* _LIST OF TASKS_:
A - In the post below about dreams beyond our control, what does The Breakthrough Sessions package include, and what does it cost?
B - Carry on the post below about dreams beyond our control, picking up right after its last line.

* _DOCUMENT TEXT_:
********************

What do you do when you’ve tried everything?

Have you ever had a dream that you try to make happen on your own but it just won’t work? You try everything you know to do: you apply, you work-work-work, you pray, you talk to people who have done it, you cry yourself to sleep and shout at the ceiling, you give up and try to stop caring.

But no matter what you try or don’t try, the dream feels impossible, elusive, and sometimes, it even feels like it’s taunting you.

What do you do when that happens? Most of us shift between working really hard to make a dream happen and then giving up and getting apathetic and cynical. But there’s a better – more challenging but also more honest – way to handle these dreams that are beyond our control.

Here’s the thing: the dreams that are beyond our control are usually connected to our deepest longings and our truest selves. This is why we work so hard and feel so much pain when they don’t happen. We need to pay attention to these big desires because they are telling you about WHO you are and WHY you are here on the earth. It’s a Big Deal.

I did a short video training on how to respond to these dreams that are so core to who we are, and yet no matter what we do, we can’t seem to get them to materialize. It’s a painful moment, but it’s almost universal to us as humans. You catch my training here.

Are you stuck in this work hard – give up – work hard – give up cycle? I’m offering my community the opportunity to get unstuck and shift into a more peaceful and liberated state of mind and heart with the freedom to desire without . It’s a short-term coaching package called The Breakthrough Sessions, which is 3 coaching sessions PLUS one strategy sessions for only $217, normally $450. I LOVE being part of someone’s breakthrough, and I’d love to do this with you. I only have three packages available because my schedule is almost full so message me at sarahsidersconsulting(at)gmail.com or comment below to get started.

I also want to share this with you, a poem I wrote 8 years ago when we were trying to conceive our first child. I was exhausted from holding the dream out and “trying” to have a baby when there was almost nothing – aside from the obvious 😉 – that I could do to make it happen. This poem has encouraged others who have felt the tension of longing, and I hope it encourages you too.

Hope, the Foolish Child

The child, Hope, is unrelenting in optimism;

Wakes up and says, “Today’s the day”, every day,

Even though It hasn’t happened yet.

With odds against the whole thing,

Hope seems blind to reality.

A starving Pollyanna,

Hope is a survivalist.

In a concentration camp of pain,

Hope is a finger of grass, poking through the asphalt.

********************

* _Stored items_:
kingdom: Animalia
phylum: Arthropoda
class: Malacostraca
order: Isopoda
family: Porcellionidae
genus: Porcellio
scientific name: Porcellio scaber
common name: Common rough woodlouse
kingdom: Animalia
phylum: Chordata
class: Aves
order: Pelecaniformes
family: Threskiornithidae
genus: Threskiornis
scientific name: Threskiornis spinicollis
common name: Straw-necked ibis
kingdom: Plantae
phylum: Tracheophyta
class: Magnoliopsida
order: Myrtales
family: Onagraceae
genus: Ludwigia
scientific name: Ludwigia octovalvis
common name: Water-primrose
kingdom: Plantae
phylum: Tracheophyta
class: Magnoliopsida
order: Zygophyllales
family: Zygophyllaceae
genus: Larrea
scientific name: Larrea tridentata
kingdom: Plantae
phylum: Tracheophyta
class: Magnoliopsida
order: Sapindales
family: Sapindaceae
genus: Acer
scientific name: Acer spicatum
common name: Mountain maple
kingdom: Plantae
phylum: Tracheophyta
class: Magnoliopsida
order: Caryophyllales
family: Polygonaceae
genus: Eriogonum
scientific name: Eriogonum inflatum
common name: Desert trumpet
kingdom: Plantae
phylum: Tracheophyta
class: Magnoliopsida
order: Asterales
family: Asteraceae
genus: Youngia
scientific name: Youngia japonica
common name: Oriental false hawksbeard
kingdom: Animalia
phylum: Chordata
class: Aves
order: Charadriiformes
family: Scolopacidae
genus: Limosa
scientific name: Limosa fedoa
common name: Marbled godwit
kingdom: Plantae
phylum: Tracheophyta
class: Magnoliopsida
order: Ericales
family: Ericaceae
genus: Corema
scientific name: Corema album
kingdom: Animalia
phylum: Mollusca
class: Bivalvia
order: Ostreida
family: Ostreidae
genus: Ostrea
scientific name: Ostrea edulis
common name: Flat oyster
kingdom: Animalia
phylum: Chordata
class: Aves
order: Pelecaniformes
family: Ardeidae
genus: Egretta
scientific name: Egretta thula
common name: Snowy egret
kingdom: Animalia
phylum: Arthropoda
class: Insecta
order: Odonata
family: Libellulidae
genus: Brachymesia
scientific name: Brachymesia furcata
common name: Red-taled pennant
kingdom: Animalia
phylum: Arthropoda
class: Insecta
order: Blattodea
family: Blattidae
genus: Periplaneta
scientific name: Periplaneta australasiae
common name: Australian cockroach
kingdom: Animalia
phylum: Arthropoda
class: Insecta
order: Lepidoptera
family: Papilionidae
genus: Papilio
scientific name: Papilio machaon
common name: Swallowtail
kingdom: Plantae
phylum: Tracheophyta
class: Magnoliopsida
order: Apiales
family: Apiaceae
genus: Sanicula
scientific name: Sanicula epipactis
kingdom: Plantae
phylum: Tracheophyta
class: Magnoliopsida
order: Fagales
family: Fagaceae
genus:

********************

* _ANSWERS TO EACH TASK_:
A - It includes three coaching sessions plus one strategy session for $217, normally $450.

B -
Sometimes you want to strangle her neck,

Silence this thing that seems only to bring disappointment.

But she walks blindly, dodging death and famine,

Evading what seems to be true,

Believing in something that is nowhere in sight.

What shall I do with Hope, this child I can’t stop feeding?

I want to kill her, but she says the sweetest things.

She knows my desire,

Keeps telling me it’s coming, it’s coming.

I start to think she might be a liar.

And just when I’m about to stop standing there like a fool,

Hand over my eyes,

Staring into that thin horizon line,

Just then she points, shouts,

“Here It comes!”

I squint into the light and sure enough,

Here comes my Longing.

I reach over to hug Hope, that bouncing child.

But she’s gone,

Gone to lay claim to a new desire.

I wonder,

What if I’d given her up?

What if I’d sold her for a clever book title,

Something for the cynics’ best seller list?
What if I’d held her down and shut her up,

Put my hand over her mouth and made her quiet for good?

Disappointment would have moved in.

Skepticism would have been my neighbor,

Resentment shacked up on the couch.

I wouldn’t have been at the end of the drive that day.

I would have missed my Longing as It rode by.

My Cynicism proven right,

I would have looked haughtily from my balcony,

Confident my Self-Righteousness saved me much wasted time.

I would never have known.

I would’ve been right, sort of, but I would have never held Joy.

I thought of all these things.

And then I stood there one more day,

Stood waiting with Hope, holding her tiny hand.

I was there when the Longing came by.

I welcomed the Longing, gladly,

Snatched It up and planted It in the yard:

A Tree of Life for all to see.

A Tree of Life to remind me.

For those who will wait,

Who believe enough to stand out in all that weather:

She does not lie.

No, and Hope does not disappoint.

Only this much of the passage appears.